The US currency continues to strengthen, and the global devaluation trend is slowing down. The US dollar index (DXY: 91 p.) may also move to 92 p . , putting pressure on the currencies of developing countries.

Interestingly, the protective function of the dollar has now faded into the background. Investors are playing the card of higher corporate profitability, as well as the factor of the delay by state legislators in the adoption of the state support package. The fiscal package fork ($1.9–0.6 trillion) is too broad to assess the impact of state aid on the country's macroeconomic performance. It is worth waiting for the consensus of the authorities.

Raw materials


Oil prices are in the region of annual highs. The day before, futures updated the levels of 11 months ago. The April contract rose above $ 58 for Brent. The benchmarks of the ascending rate have been reached.

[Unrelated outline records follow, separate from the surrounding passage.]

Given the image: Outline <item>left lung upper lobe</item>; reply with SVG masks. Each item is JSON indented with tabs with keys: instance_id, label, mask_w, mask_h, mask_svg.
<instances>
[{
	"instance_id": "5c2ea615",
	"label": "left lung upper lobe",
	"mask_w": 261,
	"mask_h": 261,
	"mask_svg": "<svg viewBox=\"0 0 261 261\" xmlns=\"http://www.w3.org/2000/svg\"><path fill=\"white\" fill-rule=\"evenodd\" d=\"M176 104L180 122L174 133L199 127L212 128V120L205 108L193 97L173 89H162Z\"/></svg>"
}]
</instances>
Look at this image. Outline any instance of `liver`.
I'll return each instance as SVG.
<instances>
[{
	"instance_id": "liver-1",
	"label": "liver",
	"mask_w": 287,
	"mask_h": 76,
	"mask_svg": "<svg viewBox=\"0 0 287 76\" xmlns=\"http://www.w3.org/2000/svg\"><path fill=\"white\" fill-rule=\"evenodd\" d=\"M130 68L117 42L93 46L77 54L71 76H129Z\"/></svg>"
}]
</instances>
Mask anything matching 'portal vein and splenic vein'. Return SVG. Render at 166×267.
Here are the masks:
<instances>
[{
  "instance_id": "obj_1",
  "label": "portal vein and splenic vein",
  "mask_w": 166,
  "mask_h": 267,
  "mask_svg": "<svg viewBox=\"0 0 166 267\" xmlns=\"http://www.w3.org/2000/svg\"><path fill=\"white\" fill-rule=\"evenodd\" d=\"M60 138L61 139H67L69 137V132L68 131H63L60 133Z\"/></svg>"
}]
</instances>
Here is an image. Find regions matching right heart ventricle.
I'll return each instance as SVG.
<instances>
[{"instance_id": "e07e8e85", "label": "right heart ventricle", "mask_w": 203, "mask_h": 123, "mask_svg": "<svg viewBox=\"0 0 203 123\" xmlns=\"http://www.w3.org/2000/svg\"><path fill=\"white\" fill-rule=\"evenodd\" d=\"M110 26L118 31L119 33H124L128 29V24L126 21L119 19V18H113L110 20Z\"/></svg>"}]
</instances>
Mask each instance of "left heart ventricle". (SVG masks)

Wednesday's trading is without a significant deviation at $57.7. More and more signals are coming about the impending shortage of raw materials, the peak of the gap falls at the end of spring against the backdrop of a recovery in demand and limited supply of resources from the members of the OPEC + alliance.

An additional driver is the emerging trend of utilization of energy reserves in the United States. Thus, according to the API, crude oil reserves decreased by 4.3 million barrels, with a consensus of a slight increase in the indicator. It is also worth waiting for the official data of the Ministry of Energy.